Task instructions:
Where a line of the records contains the word "with", show that line.

Source data:

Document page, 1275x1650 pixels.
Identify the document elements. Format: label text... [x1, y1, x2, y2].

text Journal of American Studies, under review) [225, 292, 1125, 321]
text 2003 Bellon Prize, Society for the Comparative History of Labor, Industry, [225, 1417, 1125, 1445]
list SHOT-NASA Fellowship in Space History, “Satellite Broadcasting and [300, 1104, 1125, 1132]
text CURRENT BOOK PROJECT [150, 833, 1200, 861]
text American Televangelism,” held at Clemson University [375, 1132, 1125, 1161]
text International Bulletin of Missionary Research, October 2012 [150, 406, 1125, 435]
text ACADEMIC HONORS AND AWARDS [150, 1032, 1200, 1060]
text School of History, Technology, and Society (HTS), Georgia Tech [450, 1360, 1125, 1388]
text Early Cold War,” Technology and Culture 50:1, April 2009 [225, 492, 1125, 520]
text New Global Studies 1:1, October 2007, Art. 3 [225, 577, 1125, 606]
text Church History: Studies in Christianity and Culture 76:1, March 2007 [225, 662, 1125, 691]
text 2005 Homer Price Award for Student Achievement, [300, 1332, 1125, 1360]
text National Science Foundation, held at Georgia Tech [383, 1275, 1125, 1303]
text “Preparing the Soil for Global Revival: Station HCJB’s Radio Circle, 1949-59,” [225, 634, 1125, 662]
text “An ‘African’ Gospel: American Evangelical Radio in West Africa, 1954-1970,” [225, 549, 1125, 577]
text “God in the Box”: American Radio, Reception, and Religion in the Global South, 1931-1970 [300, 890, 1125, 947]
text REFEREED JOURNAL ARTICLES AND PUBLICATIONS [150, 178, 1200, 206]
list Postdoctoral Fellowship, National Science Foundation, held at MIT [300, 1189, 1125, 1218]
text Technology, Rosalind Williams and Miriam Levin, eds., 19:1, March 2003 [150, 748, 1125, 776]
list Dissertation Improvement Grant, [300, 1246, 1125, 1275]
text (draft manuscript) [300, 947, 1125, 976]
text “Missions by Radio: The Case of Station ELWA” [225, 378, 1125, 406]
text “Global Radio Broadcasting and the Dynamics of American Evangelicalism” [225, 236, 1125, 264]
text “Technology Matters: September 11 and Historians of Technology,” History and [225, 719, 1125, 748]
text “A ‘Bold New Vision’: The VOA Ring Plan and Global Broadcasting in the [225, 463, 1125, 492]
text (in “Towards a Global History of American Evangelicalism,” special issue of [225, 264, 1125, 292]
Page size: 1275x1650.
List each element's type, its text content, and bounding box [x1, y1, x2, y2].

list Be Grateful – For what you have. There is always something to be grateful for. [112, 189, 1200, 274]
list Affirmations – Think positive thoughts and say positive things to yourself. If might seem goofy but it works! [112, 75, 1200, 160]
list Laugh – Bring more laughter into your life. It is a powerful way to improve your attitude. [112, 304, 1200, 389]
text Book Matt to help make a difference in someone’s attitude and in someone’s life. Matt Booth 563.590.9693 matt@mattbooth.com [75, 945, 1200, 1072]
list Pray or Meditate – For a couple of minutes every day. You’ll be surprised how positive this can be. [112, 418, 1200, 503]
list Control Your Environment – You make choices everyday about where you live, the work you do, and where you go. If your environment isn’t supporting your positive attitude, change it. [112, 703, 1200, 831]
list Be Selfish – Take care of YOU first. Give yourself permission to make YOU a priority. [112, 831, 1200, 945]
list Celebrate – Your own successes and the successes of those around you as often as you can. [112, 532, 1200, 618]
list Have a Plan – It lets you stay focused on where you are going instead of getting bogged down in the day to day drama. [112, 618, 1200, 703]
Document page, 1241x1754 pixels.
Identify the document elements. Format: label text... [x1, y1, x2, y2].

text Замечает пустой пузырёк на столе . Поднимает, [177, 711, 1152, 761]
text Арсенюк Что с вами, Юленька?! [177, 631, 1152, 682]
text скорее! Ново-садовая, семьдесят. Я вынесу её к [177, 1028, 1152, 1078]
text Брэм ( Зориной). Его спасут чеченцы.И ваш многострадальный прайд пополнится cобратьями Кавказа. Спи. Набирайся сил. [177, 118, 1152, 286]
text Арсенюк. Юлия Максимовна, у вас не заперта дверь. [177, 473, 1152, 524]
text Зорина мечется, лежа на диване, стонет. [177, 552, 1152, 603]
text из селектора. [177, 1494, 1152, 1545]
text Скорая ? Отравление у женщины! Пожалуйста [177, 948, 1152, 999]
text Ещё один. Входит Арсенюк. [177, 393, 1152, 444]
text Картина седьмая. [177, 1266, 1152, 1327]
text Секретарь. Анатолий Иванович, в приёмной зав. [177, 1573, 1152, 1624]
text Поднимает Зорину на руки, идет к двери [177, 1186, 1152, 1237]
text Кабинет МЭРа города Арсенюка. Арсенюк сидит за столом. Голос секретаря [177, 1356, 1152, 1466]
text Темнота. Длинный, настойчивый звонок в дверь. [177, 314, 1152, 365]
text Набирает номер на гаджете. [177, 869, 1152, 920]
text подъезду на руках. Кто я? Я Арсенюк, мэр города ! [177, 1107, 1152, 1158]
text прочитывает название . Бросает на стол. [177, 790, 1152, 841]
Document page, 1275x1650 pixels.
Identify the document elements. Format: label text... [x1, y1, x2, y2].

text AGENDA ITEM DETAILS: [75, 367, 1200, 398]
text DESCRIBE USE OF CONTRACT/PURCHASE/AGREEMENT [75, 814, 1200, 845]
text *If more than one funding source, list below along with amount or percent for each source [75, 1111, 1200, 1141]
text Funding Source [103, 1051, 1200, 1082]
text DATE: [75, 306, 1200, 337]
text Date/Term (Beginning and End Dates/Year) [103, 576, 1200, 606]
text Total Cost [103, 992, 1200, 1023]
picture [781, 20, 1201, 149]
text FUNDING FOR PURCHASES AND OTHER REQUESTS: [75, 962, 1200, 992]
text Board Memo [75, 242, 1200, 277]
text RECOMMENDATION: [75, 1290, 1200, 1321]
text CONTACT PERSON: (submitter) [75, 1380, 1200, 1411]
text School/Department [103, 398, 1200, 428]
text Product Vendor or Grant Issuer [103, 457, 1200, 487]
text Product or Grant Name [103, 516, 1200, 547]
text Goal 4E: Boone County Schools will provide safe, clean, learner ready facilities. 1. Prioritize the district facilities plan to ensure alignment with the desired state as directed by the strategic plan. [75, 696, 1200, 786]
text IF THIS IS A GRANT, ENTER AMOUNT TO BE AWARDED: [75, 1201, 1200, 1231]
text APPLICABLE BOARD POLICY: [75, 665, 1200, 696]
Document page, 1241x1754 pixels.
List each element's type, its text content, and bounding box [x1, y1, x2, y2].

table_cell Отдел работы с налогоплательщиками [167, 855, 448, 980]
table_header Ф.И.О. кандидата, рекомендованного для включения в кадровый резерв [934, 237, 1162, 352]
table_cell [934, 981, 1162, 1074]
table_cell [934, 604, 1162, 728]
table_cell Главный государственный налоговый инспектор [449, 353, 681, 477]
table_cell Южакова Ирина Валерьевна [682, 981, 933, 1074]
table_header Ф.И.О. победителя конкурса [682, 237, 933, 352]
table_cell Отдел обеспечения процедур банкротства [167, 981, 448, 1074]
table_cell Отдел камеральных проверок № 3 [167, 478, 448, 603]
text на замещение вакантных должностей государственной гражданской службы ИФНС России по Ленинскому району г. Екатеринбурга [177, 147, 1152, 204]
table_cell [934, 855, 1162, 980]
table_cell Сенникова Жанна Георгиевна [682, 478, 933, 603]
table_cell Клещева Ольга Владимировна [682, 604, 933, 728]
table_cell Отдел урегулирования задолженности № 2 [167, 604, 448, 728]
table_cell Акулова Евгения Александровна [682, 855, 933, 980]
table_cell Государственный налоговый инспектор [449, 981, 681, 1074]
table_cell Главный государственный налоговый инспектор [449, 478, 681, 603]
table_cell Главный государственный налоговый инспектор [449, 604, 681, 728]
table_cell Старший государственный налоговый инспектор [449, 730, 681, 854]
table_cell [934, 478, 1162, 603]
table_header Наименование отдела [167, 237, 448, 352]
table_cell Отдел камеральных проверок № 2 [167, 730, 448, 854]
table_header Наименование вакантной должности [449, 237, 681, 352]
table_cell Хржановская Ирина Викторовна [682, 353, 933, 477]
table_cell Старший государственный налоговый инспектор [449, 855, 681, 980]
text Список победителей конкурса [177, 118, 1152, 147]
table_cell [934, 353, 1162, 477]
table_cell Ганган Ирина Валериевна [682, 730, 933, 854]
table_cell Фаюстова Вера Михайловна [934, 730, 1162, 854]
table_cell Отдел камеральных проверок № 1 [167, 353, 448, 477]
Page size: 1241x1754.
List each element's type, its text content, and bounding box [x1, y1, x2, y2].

Result of the exercise:
text *If more than one funding source, list below along with amount or percent for each source [75, 1111, 1200, 1141]
text Goal 4E: Boone County Schools will provide safe, clean, learner ready facilities. 1. Prioritize the district facilities plan to ensure alignment with the desired state as directed by the strategic plan. [75, 696, 1200, 786]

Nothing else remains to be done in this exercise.